As the Economist's Putin-loathing Russia correspondent Edward Lucas rightly points out, "Russia's newfound wealth means that outside economic pressure on the Kremlin is minimal." And the comments of Vladislav Reznik, chairman of the State Duma Financial Markets Committee, are unfortunately correct: "We are a big economy today. Whether they like it or not, we have to be reckoned with." And any economic pressures applied to Russia would be bidirectional, likely causing harm to the U.S. economy. As Yevgeny Fyodorov, chairman of the Duma's Economic Policy and Entrepreneurship Committee, told the Moscow Times, "It's an absolute certainty that the Americans won't [impose any sanctions] because they themselves would suffer."
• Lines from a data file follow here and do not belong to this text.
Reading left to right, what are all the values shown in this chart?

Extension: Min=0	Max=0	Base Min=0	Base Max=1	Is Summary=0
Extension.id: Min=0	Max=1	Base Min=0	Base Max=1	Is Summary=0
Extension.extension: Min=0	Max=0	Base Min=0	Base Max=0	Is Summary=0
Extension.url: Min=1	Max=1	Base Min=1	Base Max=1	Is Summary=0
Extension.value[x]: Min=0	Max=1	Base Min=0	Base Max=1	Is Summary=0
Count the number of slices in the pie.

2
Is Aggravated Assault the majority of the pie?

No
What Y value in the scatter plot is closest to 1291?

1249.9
Besides, expelling Russia from the G-8, to crib from former Assistant Secretary of State Richard Holbrooke, is an "impossibility," especially when such an action couldn't be accomplished without the acquiescence of our European allies. And as former EU commissioner for external relations Chris Patten recently wrote, "Russia knows that when it comes to conducting a serious foreign and security policy, Europe is all mouth." In other words, if America limits its talks of retribution only to expulsion from the G-8, which Moscow knows will never happen, this will only weaken Washington's position.
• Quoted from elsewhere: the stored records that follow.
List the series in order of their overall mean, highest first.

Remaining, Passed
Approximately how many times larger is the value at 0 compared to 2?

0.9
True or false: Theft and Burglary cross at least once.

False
The WTO is a slightly different matter. You rightly point out, Andrew, that Russia would "love" be invited in, despite Putin's recent comments to the contrary. This, you say, would "of course" influence Russian behavior. I am more skeptical, mindful of the fact that, as you mention, the West's initial embrace of Putin has done nothing to control his illiberal instincts.
You also write that membership in the WTO comes with certain responsibilities, which you hope Russia would then abide by. But membership in the G-8 demands similar democratic responsibilities. Take a look at the first statement of the 2007 Declaration of G-8 Foreign Ministers on the Rule of Law: "We, the Foreign Ministers of the G-8, reaffirm that the rule of law is among the core principles on which we build our partnership and our efforts to promote lasting peace, security, democracy and human rights as well as sustainable development worldwide." Well, to extend your baseball analogy, Russia's batting .000 here.
Finally, it's important to note, as you have, that the West helped to build Putin into a world-class leader. The failure to understand just what kind of Russian future Putin represented seems baffling in hindsight, though, in the case of former German Chancellor Gerhard Schroeder, who matriculated from the chancellery to a position at Russian natural gas giant Gazprom, I think I'm starting to understand.
Michael C. Moynihan is an associate editor at Reason magazine.